The package is read-focused. It’s intended to be extended by your app to add write helpers (so you can adapt write semantics and security rules as needed). Example of creating an Angular service that extends FirestoreFetch:

// app/services/firestore.service.ts (Angular example)
import { Injectable } from '@angular/core';
import { FirestoreFetch, Meta } from '@megasquid/firestore-fetch';

@Injectable({ providedIn: 'root' })
export class FirestoreService extends FirestoreFetch {
	constructor() {
		// Provide a meta factory so `_meta` is created for new docs
		super((path: string) => ({
			path,
			id: path.split('/').pop() || '',
			segments: path.split('/'),
			createdAt: new Date().toISOString(),
			updatedAt: new Date().toISOString(),
		}));
	}

	// Add write methods (see "Extending with Write Operations")
}

Core concepts

  • Automatic _meta field: every document returned from doc$, col$, colGroup$ or fetch() is enriched with _meta containing path, id, segments and optional timestamps.
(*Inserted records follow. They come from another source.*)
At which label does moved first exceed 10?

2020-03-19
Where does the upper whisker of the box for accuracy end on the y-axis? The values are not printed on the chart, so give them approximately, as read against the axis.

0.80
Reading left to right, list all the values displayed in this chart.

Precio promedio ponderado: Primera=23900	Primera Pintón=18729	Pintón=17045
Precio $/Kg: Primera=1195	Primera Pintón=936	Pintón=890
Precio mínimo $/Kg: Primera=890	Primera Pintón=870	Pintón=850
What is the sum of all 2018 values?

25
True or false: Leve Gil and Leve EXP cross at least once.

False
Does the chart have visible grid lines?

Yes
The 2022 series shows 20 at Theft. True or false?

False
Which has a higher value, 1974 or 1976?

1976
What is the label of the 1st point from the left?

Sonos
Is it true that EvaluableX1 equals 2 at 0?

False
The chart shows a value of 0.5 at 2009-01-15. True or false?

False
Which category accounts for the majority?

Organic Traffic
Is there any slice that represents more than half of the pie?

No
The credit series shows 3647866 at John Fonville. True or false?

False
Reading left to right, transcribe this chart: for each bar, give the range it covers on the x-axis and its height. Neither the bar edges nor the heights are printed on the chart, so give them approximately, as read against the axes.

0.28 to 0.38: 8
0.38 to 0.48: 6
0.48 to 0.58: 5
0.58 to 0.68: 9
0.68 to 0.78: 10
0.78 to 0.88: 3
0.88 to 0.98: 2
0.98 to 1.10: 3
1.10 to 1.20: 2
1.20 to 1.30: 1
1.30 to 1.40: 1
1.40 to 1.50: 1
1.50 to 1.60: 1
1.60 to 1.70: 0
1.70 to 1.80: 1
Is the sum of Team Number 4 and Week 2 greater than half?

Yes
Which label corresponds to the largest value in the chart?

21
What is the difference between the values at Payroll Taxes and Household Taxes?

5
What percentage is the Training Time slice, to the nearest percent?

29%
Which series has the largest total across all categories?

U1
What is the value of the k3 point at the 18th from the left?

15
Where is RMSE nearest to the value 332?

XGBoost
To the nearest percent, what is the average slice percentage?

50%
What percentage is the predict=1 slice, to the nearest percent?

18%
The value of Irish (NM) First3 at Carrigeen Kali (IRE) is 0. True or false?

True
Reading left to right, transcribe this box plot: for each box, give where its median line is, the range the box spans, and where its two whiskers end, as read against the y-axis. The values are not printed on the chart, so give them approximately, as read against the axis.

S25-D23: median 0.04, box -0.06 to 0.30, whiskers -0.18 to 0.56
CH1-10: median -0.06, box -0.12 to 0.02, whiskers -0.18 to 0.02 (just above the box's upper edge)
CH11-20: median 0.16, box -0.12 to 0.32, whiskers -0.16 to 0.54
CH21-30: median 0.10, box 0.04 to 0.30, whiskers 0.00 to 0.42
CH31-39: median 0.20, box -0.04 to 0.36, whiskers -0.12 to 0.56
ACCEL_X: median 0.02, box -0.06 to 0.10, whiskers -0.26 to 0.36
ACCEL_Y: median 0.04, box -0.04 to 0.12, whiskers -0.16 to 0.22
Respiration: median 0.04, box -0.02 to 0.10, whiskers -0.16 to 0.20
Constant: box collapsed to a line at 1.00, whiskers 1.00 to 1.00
This makes it trivial to persist changes or resolve related resources.
  • Lightweight DocumentReference: use ref(path) to create a serializable { id, path } reference (preferred for storing refs in documents that will be passed through JSON or stored in Firestore fields).
  • Declarative fetch: fetch() accepts a FetchConfig | FetchConfig[] describing what to fetch. Use asNamedProperty to shape results and subCollections/properties to attach nested data.

API overview

  • doc$(path: string): Observable<(T & Meta) | null> — Stream a single document with _meta.
  • col$(path: string, filters?, orderBy?, limit?): Observable<(T & Meta)[] | null> — Stream a collection with optional filters, ordering, and limit.
  • colGroup$(segment: string, filters?, orderBy?, limit?): Observable<(T & Meta)[] | null> — Collection group queries across all parents.
  • fetch(config|configs, buildConfig?): Observable — Advanced multi-source builder that composes results, resolves references, and attaches subcollections.
  • id(): string — Generate a Firestore-compatible random document id.
  • ref(path: string) — Create a lightweight { id, path } reference object.
  • clone(obj: any): any — Deep clone preserving Firestore-like values (refs, timestamps where applicable).

Practical recipes

  • Listen to a document:
this.ffs.doc$<User>('users/abc').subscribe(user => {
	// user._meta.path === 'users/abc'
});
  • Stream a collection with filters and ordering:
this.ffs.col$<Post>(
	'posts',
	[ ['published', '==', true] ],
	['createdAt', 'desc'],
	20
).subscribe(posts => {
	// posts: (Post & Meta)[]
});
  • Fetch a document with subcollections and resolved refs:
this.ffs.fetch<{ hunt: Hunt & Meta }>([
	{
		path: 'hunts/abc',
		asNamedProperty: 'hunt',
		subCollections: [ { path: 'loot' }, { path: 'rewards' } ],
		properties: { '$.coverImage': {} }
	}
], { merge: true, onlyNamedProperties: true })
.subscribe(({ hunt }) => {
	console.log(hunt.loot, hunt.coverImage);
});

Extending with Write Operations

@megasquid/firestore-fetch purposely focuses on reads so you can implement writes in the way that fits your app and security rules. Example using the official Firebase SDK's write helpers:

import { getFirestore, doc, setDoc, updateDoc, deleteDoc } from 'firebase/firestore';

class FirestoreService extends FirestoreFetch {
	private db = getFirestore();

	async set(path: string, data: any, options = { merge: true }) {
		const meta = data._meta ? { ...data._meta, updatedAt: new Date().toISOString() } : this.createMeta(path);
		const payload = { ...data, _meta: meta };
		await setDoc(doc(this.db, path), payload, { merge: options.merge } as any);
		return payload;
	}

	async update(path: string, patch: any) {
		const patchWithMeta = { ...patch, '_meta.updatedAt': new Date().toISOString() } as any;
		await updateDoc(doc(this.db, path), patchWithMeta);
	}

	async delete(path: string) {
		await deleteDoc(doc(this.db, path));
	}
}

Documentation and examples

For real-world usage examples (how the library is used across an app, pipes, services, and recipes) see the project docs:

  • docs/firestore-fetch.md — practical examples and recipes from a real app (LootletApp).

Contributing and notes

  • This package is intentionally read-centric and designed to be extended for writes so your app can keep full control of security, validation, and triggers.
  • If you use server SDKs or cloud functions, adapt write helpers accordingly (use Admin SDK patterns server-side).